Für welches Flugmodell man sich entscheidet, ist in erster Linie eine Gemütsfrage. Genießer bevorzugen das elegante Flugbild eines der bis zu sechs Meter großen Segelflugzeuge – die größte Herausforderung ist dabei die ständige Suche nach Aufwinden. Standard sind aber einmotorige Maschinen mit einer Spannweite von etwa zwei Metern. Für reichlich Action sorgen aerodynamisch perfekte Kunstflugmaschinen und bis zu 300 Kilometer pro Stunde schnelle Speedflieger. Das Gegenstück zu den pfeilschnellen Kunstfliegern sind die filigranen Slow-Fly-Modelle. Sie bringen flugfertig kaum mehr als 200 Gramm auf die Waage und werden mit der Geschwindigkeit eines Papierflugzeugs in geschlossenen Hallen geflogen. Ihr Rumpf besteht meist aus leichten Holzrippen, die mit einer hauchdünnen Kunststofffolie bespannt sind. Angetrieben werden sie mit winzigen Elektromotoren, die ihren Strom aus besonders leichten Akkus beziehen. Die Königsklasse des Modellflugs aber sind die Hubschrauber (siehe Kasten unten). Minimale Bewegungsunruhen müssen bei ihnen sofort und sensibel ausgeglichen werden, sonst wird das teure Modell unkontrollierbar und stürzt ab.

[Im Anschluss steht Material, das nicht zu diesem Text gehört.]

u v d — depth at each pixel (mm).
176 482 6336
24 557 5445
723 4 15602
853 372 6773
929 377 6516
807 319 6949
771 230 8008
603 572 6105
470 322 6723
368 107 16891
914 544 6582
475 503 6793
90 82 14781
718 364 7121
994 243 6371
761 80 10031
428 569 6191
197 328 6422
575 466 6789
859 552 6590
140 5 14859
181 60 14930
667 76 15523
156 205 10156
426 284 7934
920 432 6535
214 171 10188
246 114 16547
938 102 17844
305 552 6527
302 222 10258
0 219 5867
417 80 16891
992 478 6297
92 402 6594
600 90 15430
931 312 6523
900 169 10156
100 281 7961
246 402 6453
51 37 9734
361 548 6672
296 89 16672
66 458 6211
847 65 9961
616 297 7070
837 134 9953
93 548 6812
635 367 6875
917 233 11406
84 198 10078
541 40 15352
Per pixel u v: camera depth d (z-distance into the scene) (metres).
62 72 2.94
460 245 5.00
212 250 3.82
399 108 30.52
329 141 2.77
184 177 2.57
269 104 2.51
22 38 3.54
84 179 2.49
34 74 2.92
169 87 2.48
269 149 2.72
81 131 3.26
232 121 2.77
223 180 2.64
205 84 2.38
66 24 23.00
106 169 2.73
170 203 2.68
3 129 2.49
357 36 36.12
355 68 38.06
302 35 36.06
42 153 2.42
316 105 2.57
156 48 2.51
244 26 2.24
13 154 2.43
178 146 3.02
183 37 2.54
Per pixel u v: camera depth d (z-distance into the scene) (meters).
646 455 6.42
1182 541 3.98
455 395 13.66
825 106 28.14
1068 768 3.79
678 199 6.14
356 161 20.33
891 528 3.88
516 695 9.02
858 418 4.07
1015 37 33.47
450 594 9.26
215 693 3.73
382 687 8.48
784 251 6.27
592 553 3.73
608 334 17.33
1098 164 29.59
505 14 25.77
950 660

Die Berufspiloten unter den Modellfliegern wissen, dass die Beherrschung eines schnellen Flugmodells anspruchsvoller ist als die Steuerung der großen Vorbilder. Ein Absturz tut dabei zwar nur dem Geldbeutel weh – das aber können bei hochwertigen Modellen schon mal 10000 Euro sein.